Aims: To compare the risk of stillbirth and neonatal death in small-for-gestational-age (SGA), appropriate-for-gestational-age (AGA) and large-for-gestational-age (LGA) fetuses and neonates.
Design: Retrospective analysis of 662 043 births and outcomes recorded in the Victorian Perinatal Data Collection Unit (1992-2002).
Inclusion criteria: Births in Victoria in 1992-2002.
Exclusion criteria: Multiple pregnancy and congenital birth defects.
Main outcome measures: Births, stillbirths and neonatal deaths at each week of gestation after 23 weeks were stratified by birthweight into appropriate, small and large for gestational age. Stillbirth risk per 1000 ongoing pregnancies and neonatal death rate per 1000 live births were calculated.

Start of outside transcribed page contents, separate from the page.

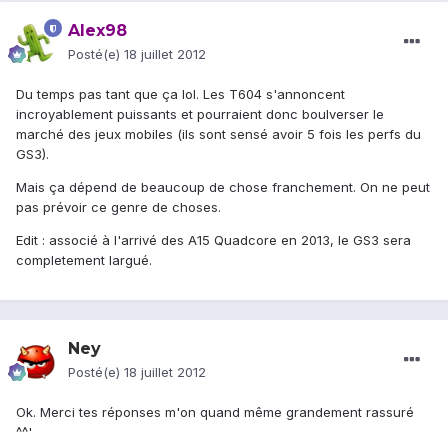
Alex98
Posté(e)
18 juillet 2012
Du temps pas tant que ça lol. Les T604 s'annoncent
incroyablement puissants et pourraient donc boulverser le
marché des jeux mobiles (ils sont sensé avoir 5 fois les perfs du
GS3).
Mais ça dépend de beaucoup de chose franchement. On ne peut
pas prévoir ce genre de choses.
Edit : associé à l'arrivé des A15 Quadcore en 2013, le GS3 sera
completement largué.
Ney
Posté(e)
18 juillet 2012
Ok. Merci tes réponses m'on quand même grandement rassuré
^^'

Results: For the AGA group, the overall stillbirth risk was 2.88 per 1000 and neonatal death rate was 1.35 per 1000. In the LGA group, these were 2.62 and 1.83 per 1000, respectively. The slight increase in neonatal death rate among LGA fetuses was confined to those delivered after 28 weeks gestation. In the SGA group, the stillbirth risk and neonatal death rate were 15.1 and 3.99 per 1000, respectively.
Conclusion: The risk of stillbirth per week of gestational age and neonatal death rates do not differ significantly between AGA and LGA fetuses and neonates. The SGA fetus is at significantly greater risk of both stillbirth and neonatal death, particularly with advancing gestational age.